A shooting attack on June 17, 2015, at the Emanuel African Methodist Episcopal Church in Charleston, South Carolina, killed nine people. In this photo, members of the church choir sing during the church's Watch Night service on Dec. 31, 2012. Reuters/Randall Hill

The deadly shooting that occurred at a historic black church in South Carolina came as state lawmakers were fighting to safeguard the rights of law-abiding South Carolinians to keep and bear arms. A gunman opened fire at the Emanuel African Methodist Episcopal Church in downtown Charleston during a bible study Wednesday night, killing nine people. Police found three survivors Thursday morning, including a 5-year-old child who reportedly played dead to escape the gunman.

Republican lawmakers have moved to expand gun rights for South Carolinians in recent months. The state's House of Representatives approved a bill in April to allow the concealed carry of handguns without permits in the state. However, the proposal fell short last month in a Senate subcommittee, which decided more hearings were needed before voting on the bill next year.

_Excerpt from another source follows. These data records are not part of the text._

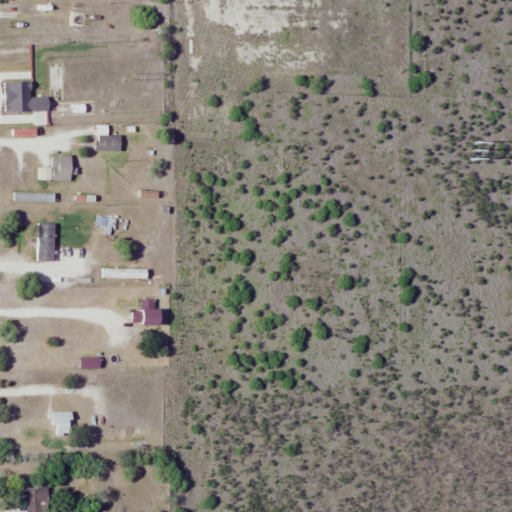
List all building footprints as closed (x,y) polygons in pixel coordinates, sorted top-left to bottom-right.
[(51,88),(62,88),(62,68),(50,68),(50,78),(51,78),(51,88)] [(84,72),(72,73),(74,85),(85,84),(84,72)] [(17,76),(6,76),(6,121),(17,121),(17,76)] [(50,100),(50,110),(84,110),(84,100),(50,100)] [(107,125),(94,125),(94,151),(120,151),(120,136),(107,136),(107,125)] [(53,181),(71,181),(71,156),(53,156),(53,181)] [(36,261),(54,261),(54,223),(36,223),(36,261)] [(47,511),(48,488),(23,488),(23,511),(47,511)]
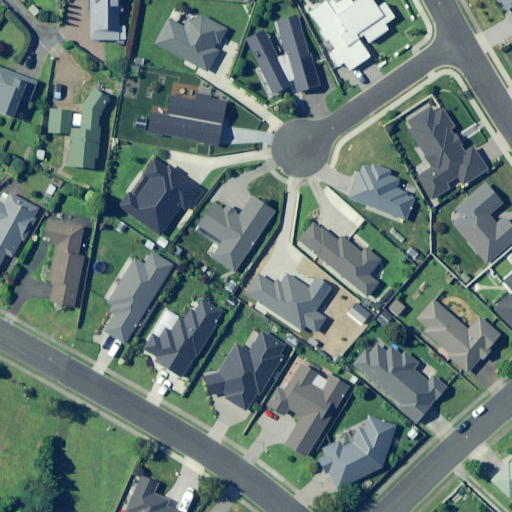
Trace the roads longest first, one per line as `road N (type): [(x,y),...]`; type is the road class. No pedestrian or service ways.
road 1 (residential): [(0,336),(281,511)]
road 2 (residential): [(456,40),(295,156)]
road 3 (residential): [(511,404),(394,511)]
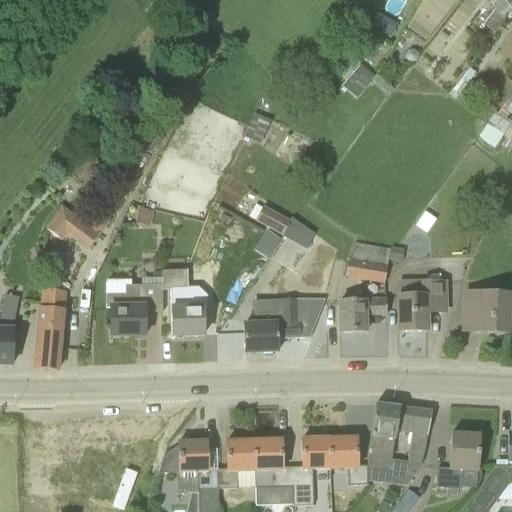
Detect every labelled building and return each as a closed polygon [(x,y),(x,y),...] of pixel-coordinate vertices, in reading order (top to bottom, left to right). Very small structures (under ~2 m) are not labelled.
[(511,0),(502,0),(509,9),(511,6),(511,0)] [(503,16),(494,10),(483,26),(494,34),(505,18),(503,16)] [(391,22),(383,36),(390,39),(398,25),(391,22)] [(366,44),(358,54),(373,68),(383,57),(366,44)] [(417,60),(417,54),(413,51),(407,51),(404,55),(404,61),(409,64),(414,64),(417,60)] [(342,87),(355,99),(374,77),(360,66),(342,87)] [(476,75),(469,69),(449,96),(457,101),(476,75)] [(243,138),(258,145),(259,145),(270,122),(269,122),(254,114),(243,138)] [(69,173),(85,186),(101,167),(86,154),(69,173)] [(262,208),(255,222),(281,236),(288,222),(262,208)] [(153,213),(139,209),(135,224),(150,228),(153,213)] [(56,238),(64,228),(89,247),(97,236),(78,222),(62,210),(46,231),(56,238)] [(414,226),(425,234),(434,221),(423,213),(414,226)] [(231,220),(220,215),(223,223),(231,220)] [(98,236),(108,223),(99,216),(89,229),(98,236)] [(290,219),(288,222),(281,236),(306,250),(314,236),(290,219)] [(345,278),(384,284),(390,251),(355,245),(348,262),(345,278)] [(391,248),(390,251),(388,262),(400,264),(403,250),(391,248)] [(36,265),(44,255),(37,249),(29,259),(36,265)] [(161,273),(161,287),(161,291),(170,291),(172,337),(202,336),(202,310),(186,310),(186,289),(186,272),(161,273)] [(398,298),(398,333),(426,333),(426,314),(445,314),(444,284),(421,284),(421,298),(398,298)] [(161,291),(161,287),(123,287),(123,295),(104,295),(105,311),(109,311),(110,338),(144,338),(144,314),(162,314),(161,291)] [(42,292),(34,371),(56,373),(63,304),(55,303),(56,294),(42,292)] [(465,294),(463,332),(506,335),(508,297),(465,294)] [(0,366),(11,367),(12,331),(14,323),(18,299),(4,296),(0,319),(0,366)] [(278,324),(275,324),(275,325),(243,326),(244,354),(277,353),(276,341),(298,340),(297,301),(277,302),(278,324)] [(339,302),(339,334),(365,334),(365,316),(386,316),(386,302),(339,302)] [(375,406),(367,465),(390,468),(394,440),(395,440),(396,431),(414,433),(410,461),(424,463),(431,413),(375,406)] [(477,473),(479,436),(450,435),(449,470),(437,470),(436,489),(460,491),(461,472),(477,473)] [(511,477),(511,435),(508,435),(507,468),(495,468),(476,495),(501,496),(507,487),(507,477),(511,477)] [(355,439),(328,440),(329,471),(347,471),(347,488),(367,487),(367,467),(356,468),(355,439)] [(291,469),(292,489),(292,507),(312,506),(311,471),(329,471),(328,440),(301,440),(302,469),(291,469)] [(253,442),(254,473),(254,490),(292,489),(291,469),(281,470),(280,441),(253,442)] [(227,471),(216,471),(217,491),(236,490),(236,473),(254,473),(253,442),(226,442),(227,471)] [(217,491),(216,471),(206,471),(205,443),(178,444),(178,452),(168,459),(163,475),(178,475),(178,480),(179,484),(182,488),(186,490),(191,491),(185,511),(217,511),(217,491)] [(393,511),(407,511),(417,499),(408,492),(393,511)] [(376,511),(384,511),(389,506),(383,501),(376,511)]
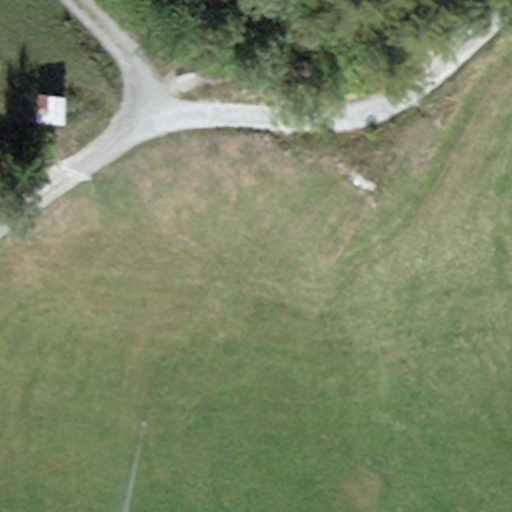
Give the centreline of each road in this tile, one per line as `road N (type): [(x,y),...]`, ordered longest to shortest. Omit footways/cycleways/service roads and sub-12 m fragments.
road 1 (track): [(511,3),(391,103),(141,121)]
road 2 (track): [(141,121),(0,223)]
road 3 (track): [(65,0),(116,64),(141,121)]
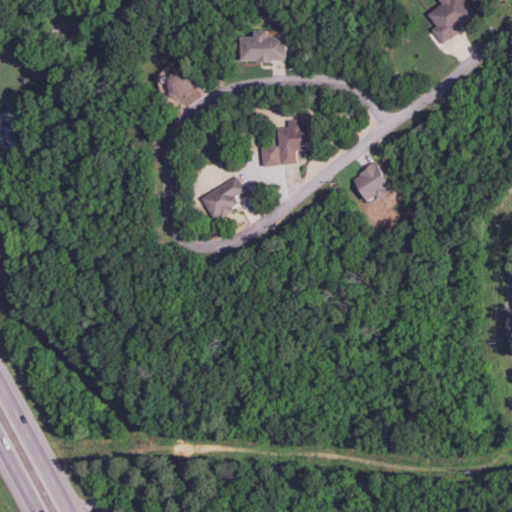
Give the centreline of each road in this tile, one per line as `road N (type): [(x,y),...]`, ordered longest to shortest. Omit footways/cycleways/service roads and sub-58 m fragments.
road 1 (residential): [(187,239),(216,240),(254,226),(511,30)]
road 2 (residential): [(393,121),(353,69),(241,65),(191,96),(170,139),(171,219),(187,239)]
road 3 (primary): [(66,511),(0,388)]
road 4 (residential): [(511,235),(503,290),(511,363)]
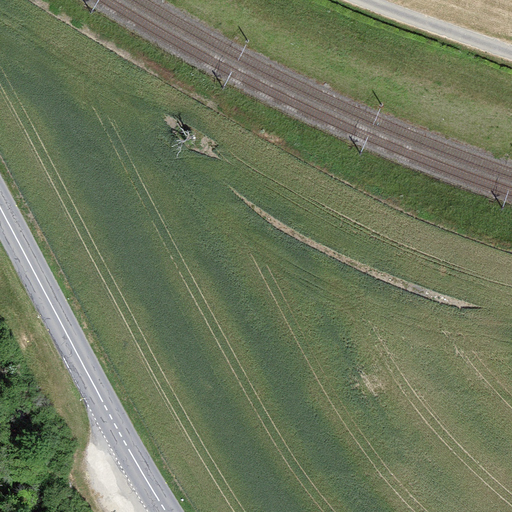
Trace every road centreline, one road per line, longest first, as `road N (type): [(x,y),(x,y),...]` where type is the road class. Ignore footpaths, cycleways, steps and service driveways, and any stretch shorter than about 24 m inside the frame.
road 1 (primary): [(0,207),(166,511)]
road 2 (track): [(360,0),(511,54)]
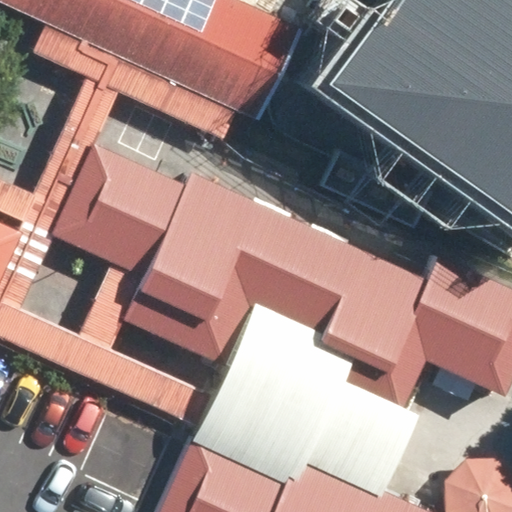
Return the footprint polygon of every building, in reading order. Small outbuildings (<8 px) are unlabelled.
[(298,27),(239,0),(13,0),(48,16),(33,47),(219,134),(234,104),(257,114),(298,27)] [(511,0),(359,0),(310,69),(511,210),(511,0)] [(506,391),(511,376),(511,278),(106,102),(51,229),(139,268),(120,311),(227,358),(247,311),(416,385),(428,357),(506,391)] [(0,256),(17,219),(0,212),(0,256)] [(287,462),(200,423),(160,511),(456,511),(296,441),(287,462)]
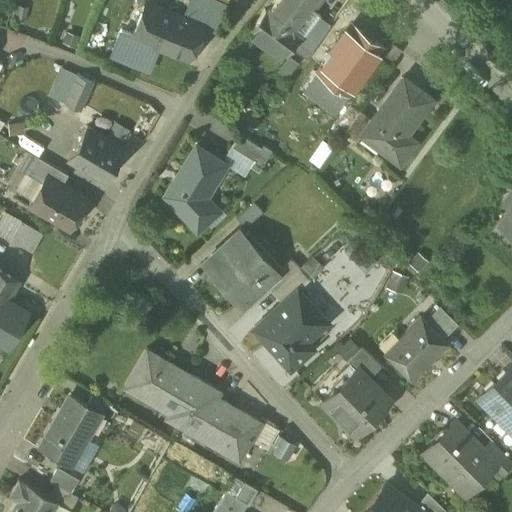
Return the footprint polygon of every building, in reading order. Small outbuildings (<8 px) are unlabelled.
[(226,5),(214,0),(194,0),(188,17),(187,18),(203,25),(215,31),(226,5)] [(294,0),(276,0),(268,11),(264,8),(250,26),(285,54),(300,35),(291,28),(306,9),(294,0)] [(294,0),(306,9),(312,0),(294,0)] [(186,18),(146,2),(132,36),(188,59),(203,25),(187,18),(186,18)] [(383,46),(352,23),(319,67),(350,90),(383,46)] [(79,37),(66,32),(61,46),(74,51),(79,37)] [(391,43),(379,59),(390,66),(401,50),(391,43)] [(120,55),(134,61),(137,54),(123,48),(120,55)] [(134,61),(120,55),(116,66),(130,72),(134,61)] [(378,58),(367,74),(379,82),(390,66),(379,59),(378,58)] [(63,68),(50,96),(64,103),(77,74),(73,72),(63,68)] [(64,103),(80,111),(94,79),(93,79),(92,81),(77,74),(64,103)] [(432,97),(402,75),(391,91),(372,118),(364,129),(384,143),(380,148),(400,162),(417,139),(407,132),(432,97)] [(243,124),(258,125),(260,107),(245,105),(243,124)] [(360,109),(345,130),(357,139),(364,129),(372,118),(360,109)] [(24,122),(8,124),(9,135),(25,133),(24,122)] [(124,150),(86,127),(68,159),(87,171),(106,181),(124,150)] [(261,147),(239,133),(231,146),(254,161),(253,163),(260,168),(272,150),(263,144),(261,147)] [(47,148),(25,135),(19,145),(37,156),(41,158),(47,148)] [(196,145),(180,169),(165,194),(196,229),(218,209),(205,195),(225,163),(196,145)] [(254,161),(231,146),(224,156),(239,169),(245,174),(253,163),(254,161)] [(41,158),(37,156),(27,173),(42,182),(46,176),(62,185),(68,174),(41,158)] [(62,185),(46,176),(42,182),(29,205),(69,228),(86,199),(62,185)] [(511,191),(502,205),(509,209),(497,225),(511,236),(511,191)] [(19,220),(3,212),(0,216),(0,233),(9,238),(19,220)] [(42,233),(19,220),(9,238),(20,245),(31,251),(42,233)] [(277,269),(240,228),(203,262),(241,303),(266,281),(278,270),(277,269)] [(366,247),(355,254),(362,267),(374,261),(366,247)] [(313,254),(300,267),(310,277),(323,265),(313,254)] [(291,257),(277,269),(278,270),(266,281),(274,290),(300,267),(291,257)] [(300,267),(274,290),(282,299),(298,285),(299,287),(310,277),(300,267)] [(0,344),(6,348),(29,309),(9,298),(19,281),(0,270),(0,344)] [(408,276),(390,271),(385,287),(402,293),(408,276)] [(299,287),(298,285),(282,299),(250,328),(288,369),(314,345),(309,340),(330,321),(299,287)] [(452,295),(440,306),(451,317),(462,306),(452,295)] [(451,317),(440,306),(429,318),(446,335),(458,324),(451,317)] [(447,342),(420,316),(384,352),(410,378),(447,342)] [(380,364),(360,344),(347,358),(354,366),(355,365),(367,377),(380,364)] [(204,382),(145,347),(123,385),(167,410),(164,415),(180,424),(204,382)] [(367,377),(355,365),(354,366),(321,398),(354,432),(386,400),(366,380),(368,378),(367,377)] [(509,365),(476,398),(478,399),(482,395),(511,424),(511,372),(508,369),(511,366),(509,365)] [(243,412),(216,396),(219,391),(204,382),(180,424),(194,433),(197,428),(224,444),(221,449),(238,458),(242,452),(249,441),(260,420),(259,420),(243,411),(243,412)] [(77,398),(72,395),(59,416),(57,415),(38,446),(64,461),(73,446),(80,450),(102,413),(87,405),(87,404),(77,398)] [(511,424),(482,395),(478,399),(511,433),(511,424)] [(260,420),(249,441),(265,450),(279,427),(261,417),(259,420),(260,420)] [(454,421),(423,451),(442,471),(446,468),(467,489),(490,467),(491,466),(479,453),(465,439),(468,435),(454,421)] [(224,444),(197,428),(194,433),(221,449),(224,444)] [(294,445),(279,436),(274,443),(278,445),(275,450),(287,458),(294,445)] [(511,464),(511,462),(491,441),(479,453),(491,466),(490,467),(500,476),(511,464)] [(73,446),(64,461),(71,466),(80,450),(73,446)] [(78,479),(57,467),(50,480),(56,484),(71,492),(78,479)] [(49,497),(19,479),(10,495),(17,499),(24,502),(18,511),(52,511),(57,503),(58,502),(49,497)] [(427,511),(418,505),(387,481),(363,511),(427,511)] [(71,492),(56,484),(49,497),(58,502),(57,503),(70,510),(77,496),(71,492)] [(126,491),(116,486),(110,497),(120,502),(126,491)] [(244,502),(226,491),(212,511),(240,511),(246,503),(244,502)] [(446,511),(427,493),(418,505),(427,511),(446,511)] [(17,499),(14,503),(8,511),(18,511),(24,502),(17,499)]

Republican Rep. Mike Pitts, who sponsored the bill, argued law-abiding South Carolinians who can legally purchase a gun should be allowed to carry concealed weapons without permits just as criminals already do. “Felons and domestic abusers already do; this simply recognizes your constitutional right combined with two federal Supreme Court rulings,” Pitts said in a post on his Facebook.

In March, Republican Sen. Tom Corbin introduced a bill that would make every “able-bodied citizen” who is over 17 part of South Carolina’s “unorganized militia.” The bill would essentially protect all responsible firearm owners from strict federal gun legislation, such as bans on so-called military-style weapons or high-capacity ammunition magazines.

“It’s not the gun’s fault; it’s never the gun’s fault,” Corbin told the Charleston Post and Courier in a January interview. “It’s the person. But everybody wants to come down on the gun, and I’ve never thought that was right.”

Almost every state in the nation has a constitutional provision granting its citizens the right to bear arms, but only a few -- such as Hawaii and Alaska -- include the concept of a militia into the state law, according to Courthouse News Service in Charleston.

South Carolina law requires a safety standard for handguns, and retailers selling handguns must obtain a state license. However, the state does not currently regulate the transfer or possession of assault weapons, 50-caliber rifles or high-capacity magazines. A background check is not required prior to the transfer of a firearm in the state nor is the reporting of mental health information. Firearm owners in South Carolina do not need to obtain a license, register guns or report lost or stolen firearms, and there is no limit on the number of guns that may be purchased at one time.